- [ACTIVITY]
Whenever the string "normal" turns up in a line of the data below, copy that line.

- [Items from a dataset]
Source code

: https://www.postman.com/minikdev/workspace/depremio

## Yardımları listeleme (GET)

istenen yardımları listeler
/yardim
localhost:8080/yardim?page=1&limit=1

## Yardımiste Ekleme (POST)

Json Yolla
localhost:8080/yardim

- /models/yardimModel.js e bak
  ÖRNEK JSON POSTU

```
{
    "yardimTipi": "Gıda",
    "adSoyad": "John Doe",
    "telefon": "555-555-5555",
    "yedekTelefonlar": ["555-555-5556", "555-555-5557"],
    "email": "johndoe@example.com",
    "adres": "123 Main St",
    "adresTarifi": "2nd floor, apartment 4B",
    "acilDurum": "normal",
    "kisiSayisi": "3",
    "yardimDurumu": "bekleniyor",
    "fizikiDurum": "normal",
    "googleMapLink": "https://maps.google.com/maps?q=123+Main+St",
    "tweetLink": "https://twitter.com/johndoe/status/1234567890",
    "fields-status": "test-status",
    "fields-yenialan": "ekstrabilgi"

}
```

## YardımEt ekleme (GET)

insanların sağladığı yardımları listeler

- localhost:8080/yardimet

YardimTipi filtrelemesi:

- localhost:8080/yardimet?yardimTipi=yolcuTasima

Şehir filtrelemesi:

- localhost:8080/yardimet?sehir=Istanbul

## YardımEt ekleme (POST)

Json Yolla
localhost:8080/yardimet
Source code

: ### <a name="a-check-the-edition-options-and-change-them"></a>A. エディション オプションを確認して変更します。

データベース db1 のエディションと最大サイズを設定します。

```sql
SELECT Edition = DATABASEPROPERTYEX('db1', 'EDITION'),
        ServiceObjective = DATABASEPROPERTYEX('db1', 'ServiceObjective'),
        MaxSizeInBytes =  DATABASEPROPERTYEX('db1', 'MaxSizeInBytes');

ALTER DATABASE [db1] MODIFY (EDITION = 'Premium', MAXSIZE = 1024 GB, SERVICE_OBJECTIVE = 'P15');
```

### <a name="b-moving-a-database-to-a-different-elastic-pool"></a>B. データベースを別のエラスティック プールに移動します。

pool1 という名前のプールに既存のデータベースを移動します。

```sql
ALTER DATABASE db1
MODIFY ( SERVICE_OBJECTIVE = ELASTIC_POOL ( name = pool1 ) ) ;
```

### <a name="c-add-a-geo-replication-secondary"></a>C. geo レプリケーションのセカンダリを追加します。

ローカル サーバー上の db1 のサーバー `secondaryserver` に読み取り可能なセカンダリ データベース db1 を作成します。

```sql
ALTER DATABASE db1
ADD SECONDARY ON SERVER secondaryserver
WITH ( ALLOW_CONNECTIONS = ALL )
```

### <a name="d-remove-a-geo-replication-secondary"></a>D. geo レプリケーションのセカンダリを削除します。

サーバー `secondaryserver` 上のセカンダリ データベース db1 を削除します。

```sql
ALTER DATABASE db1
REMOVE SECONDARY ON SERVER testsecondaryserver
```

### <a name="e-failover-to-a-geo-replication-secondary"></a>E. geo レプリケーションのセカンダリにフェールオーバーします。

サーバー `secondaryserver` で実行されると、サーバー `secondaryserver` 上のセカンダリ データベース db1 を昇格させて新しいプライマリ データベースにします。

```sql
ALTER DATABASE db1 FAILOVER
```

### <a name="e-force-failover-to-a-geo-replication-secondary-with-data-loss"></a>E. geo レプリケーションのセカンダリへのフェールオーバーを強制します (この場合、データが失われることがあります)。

- [REPLY TO THE EXERCISE]
    "acilDurum": "normal",
    "fizikiDurum": "normal",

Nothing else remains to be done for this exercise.